Here, we see what the schools (in subsection 1) and the associations and organizations (in subsections 1 and 2) cannot do when the athlete gets professional representation for contracts and the like in a pretty straightforward manner, aside from my earlier critiques, which mirrors Section 2.
Will this bill pass as-is? I like that it does not expressly limit the athletes’ market to third parties, which allows it to fit whatever structure of pseudo-amateurism the future of college sports holds since it could include something from the schools themselves down the road. I appreciate that it does not place additional requirements on the athletes, but drafting laws involves zealous advocacy with realistic negotiation and compromise in mind.
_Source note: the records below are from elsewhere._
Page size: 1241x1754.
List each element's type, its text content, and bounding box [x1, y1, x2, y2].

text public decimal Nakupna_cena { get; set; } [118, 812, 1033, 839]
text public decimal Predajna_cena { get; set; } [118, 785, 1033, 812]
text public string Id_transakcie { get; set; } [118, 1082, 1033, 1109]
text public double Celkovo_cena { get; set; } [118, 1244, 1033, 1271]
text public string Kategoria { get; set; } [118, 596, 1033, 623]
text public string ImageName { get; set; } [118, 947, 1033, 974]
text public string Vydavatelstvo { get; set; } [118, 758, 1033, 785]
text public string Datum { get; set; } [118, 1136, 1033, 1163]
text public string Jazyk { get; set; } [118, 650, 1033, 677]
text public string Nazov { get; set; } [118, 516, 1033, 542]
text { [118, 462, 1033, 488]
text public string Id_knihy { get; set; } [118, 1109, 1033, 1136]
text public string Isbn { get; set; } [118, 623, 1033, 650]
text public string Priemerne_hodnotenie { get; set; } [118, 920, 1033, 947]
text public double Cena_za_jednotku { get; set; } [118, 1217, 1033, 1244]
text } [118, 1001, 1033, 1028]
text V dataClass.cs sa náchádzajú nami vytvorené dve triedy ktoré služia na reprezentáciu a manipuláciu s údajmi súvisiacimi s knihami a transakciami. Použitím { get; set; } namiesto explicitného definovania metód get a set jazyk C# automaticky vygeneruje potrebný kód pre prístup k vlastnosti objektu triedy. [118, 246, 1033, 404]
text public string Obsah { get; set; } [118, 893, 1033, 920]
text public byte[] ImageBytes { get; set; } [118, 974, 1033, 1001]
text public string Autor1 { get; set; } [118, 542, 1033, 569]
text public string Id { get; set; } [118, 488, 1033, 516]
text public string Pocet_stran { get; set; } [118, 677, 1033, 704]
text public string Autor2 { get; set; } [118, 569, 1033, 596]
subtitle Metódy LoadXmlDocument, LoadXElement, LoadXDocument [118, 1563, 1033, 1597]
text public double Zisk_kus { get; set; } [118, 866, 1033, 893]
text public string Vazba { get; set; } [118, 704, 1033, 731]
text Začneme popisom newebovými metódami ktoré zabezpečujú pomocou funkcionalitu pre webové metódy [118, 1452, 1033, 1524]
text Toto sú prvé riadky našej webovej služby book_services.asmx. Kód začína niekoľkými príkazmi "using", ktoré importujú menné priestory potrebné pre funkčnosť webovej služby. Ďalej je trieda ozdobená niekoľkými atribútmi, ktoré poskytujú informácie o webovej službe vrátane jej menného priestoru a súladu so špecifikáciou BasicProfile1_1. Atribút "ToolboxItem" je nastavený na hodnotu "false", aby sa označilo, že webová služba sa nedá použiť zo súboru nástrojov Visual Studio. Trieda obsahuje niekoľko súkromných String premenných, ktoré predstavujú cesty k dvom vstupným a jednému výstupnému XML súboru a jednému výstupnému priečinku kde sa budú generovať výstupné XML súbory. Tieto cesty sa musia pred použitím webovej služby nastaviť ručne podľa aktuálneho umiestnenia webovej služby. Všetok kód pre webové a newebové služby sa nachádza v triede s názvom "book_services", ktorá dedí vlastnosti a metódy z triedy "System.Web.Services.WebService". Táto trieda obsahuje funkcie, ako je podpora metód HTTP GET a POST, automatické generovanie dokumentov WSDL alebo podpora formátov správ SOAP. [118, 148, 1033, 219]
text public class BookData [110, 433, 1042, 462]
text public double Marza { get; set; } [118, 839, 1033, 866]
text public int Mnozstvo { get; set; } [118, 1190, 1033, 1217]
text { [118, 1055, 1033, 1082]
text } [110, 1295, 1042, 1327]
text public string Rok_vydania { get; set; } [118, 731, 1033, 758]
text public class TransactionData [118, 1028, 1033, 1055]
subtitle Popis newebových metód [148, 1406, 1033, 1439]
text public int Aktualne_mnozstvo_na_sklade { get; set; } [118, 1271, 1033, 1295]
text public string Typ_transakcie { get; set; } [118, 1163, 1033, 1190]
In order to appease the pro-“amateurism” crowd and NCAA lobbyists, I would not be surprised if requirements such as informing the institution when the athlete obtains professional representation, who that representation is, what are the types and terms of NIL compensation so that (a) we as market players can better understand the existing market for college athletes’ publicity and see where it can go for their best interests, and (b) the governing bodies can reasonably anticipate and identify with proof any actcual red flags of people taking advantage of athletes to act in the athletes’ best interests (while, let’s face it, probably finding a way to profit itself).
Like any bill, it will likely get revised as it moves through the legislative process, but considering both republicans and democrats are behind this bill’s purpose, I believe Michigan will have a law protecting college athletes’ right of publicity allowing them to seek compensation for their name, image, and likeness in the near future.